Basically I want to access (read/write) a local (per thread) variable from anywhere inside of my kernal, e.g. both from inside the global function as well as from any device functions it happens to call. Basically, I want to have a local variable with global scope. The variable in question is the per-thread seed for my random number generator.
I suppose I could do something like
__device__ float foo(int*seed,...)
{
...
}
called like such:
foo(&seed,...)
but the pointer referencing/dereferencing disturbs me. Taken literally, it would force a write to addressable local memory (read:slow) followed by a read from the same location (read:slow+write dependent latency). Is the compiler smart enough to optimize the referencing out?

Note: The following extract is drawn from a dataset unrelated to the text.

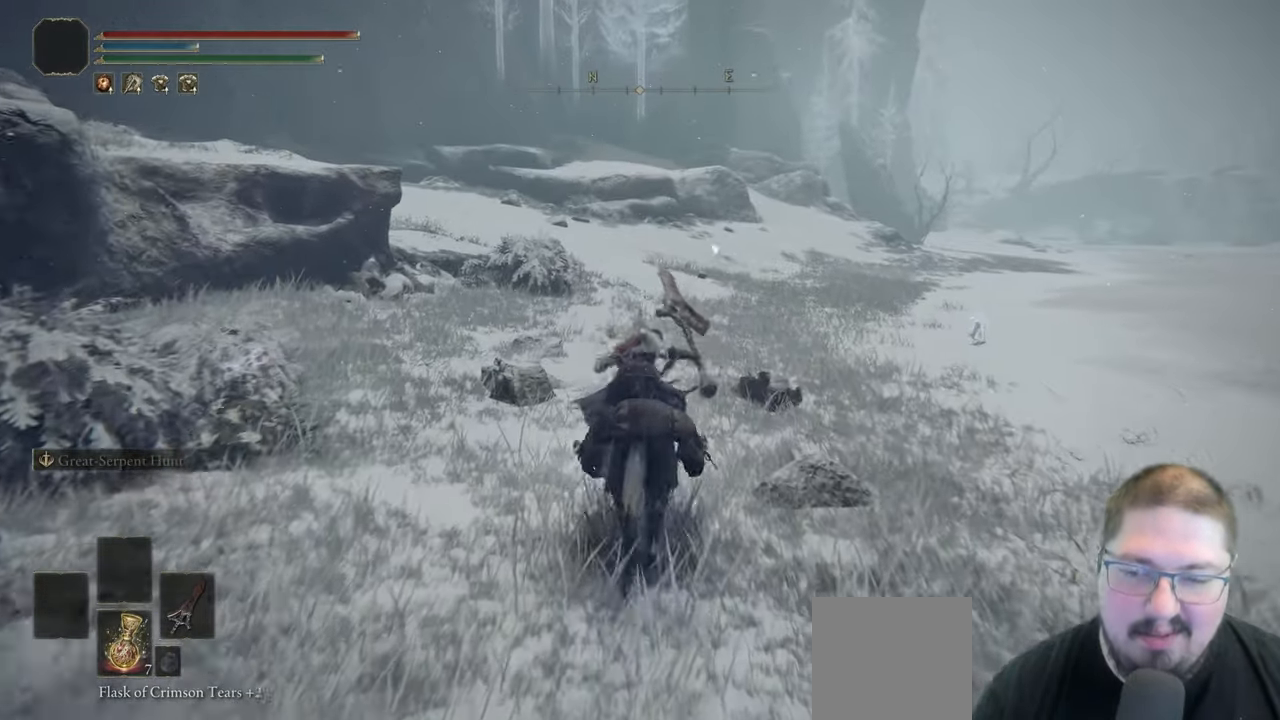
{"buttons": ["B"], "left_stick": "up", "right_stick": "center", "button_events": [[483, "B", "down"]]}
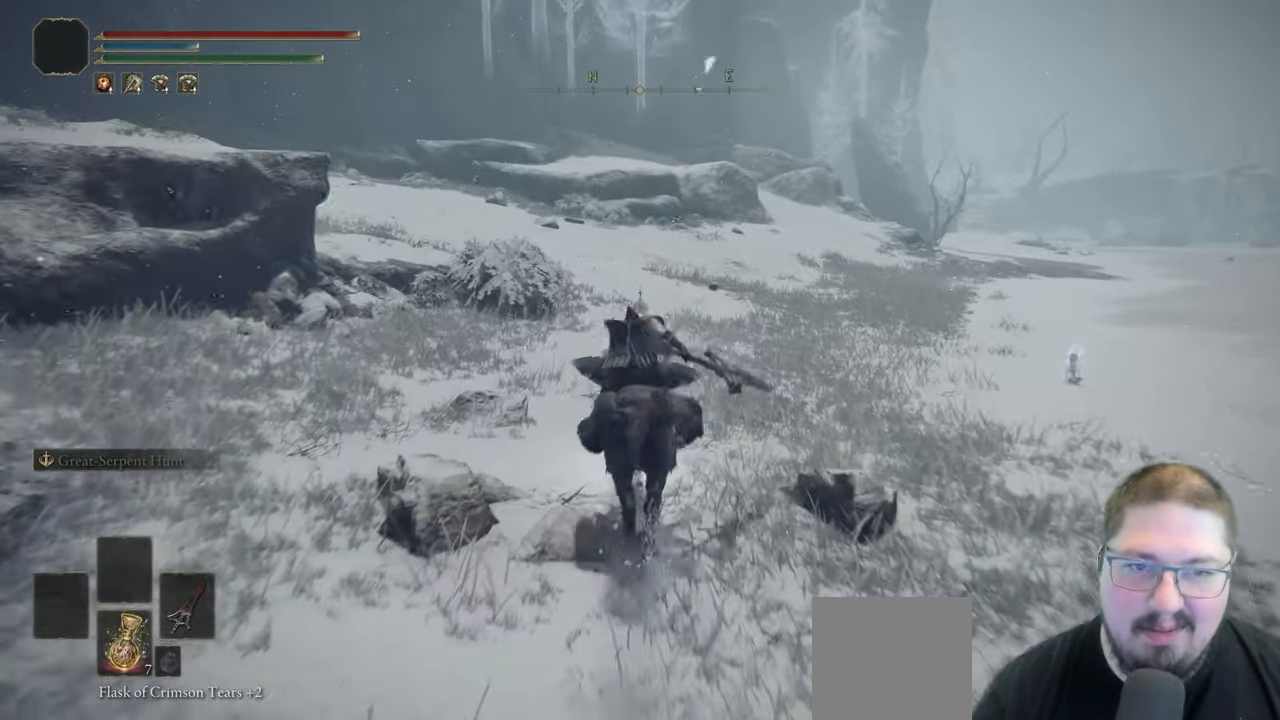
{"buttons": [], "left_stick": "up", "right_stick": "right", "button_events": [[100, "B", "up"]]}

Short answer no, the compiler is not smart enough. Just compile with --keep-ptx. Humorous answer, calling NVCC a compiler is like calling an AMC Gremlin a monster truck. Think of it like an assembler.
Long answer when you write your code and be explicit with regards to temporary calculations, variable types, pointers, etc. For example:
do:
i = (j * 4) % 6;
a[i] = b[j];
a[i + 32] = b[j + 32];
do not:
a[(j * 4) % 6] = b[j];
a[((j * 4) % 6) + 32] = b[j];
do:
for(i = 0; i < 32; i++)
a[i] = b[i];
do not (unrolls but does explicit increments at each step of the unroll):
for(i = 0; i < 32; i++)
*(a++) = *(b++);
As it doesn’t appear to use tri-graphs or any form of common statement collapsing, loop unrolling is somewhat lacking (example #2) and many other things found in compilers in the last decade. Play around with various code and --keep-ptx, then you’ll get a hang of how to tweak performance.
The problem with this is that I want to continue reseeding the RNG each time I call it. Otherwise, it won’t be very random! Thus, seed needs to retain whatever changes happened to it in foo() since it will certainly be used again later.
Thankfully, in this case, foo() is heavyweight enough that the pointer reference is completely hidden.
I suppose that I could make foo() a macro, though. The only real reason I have it as a function is for code readability.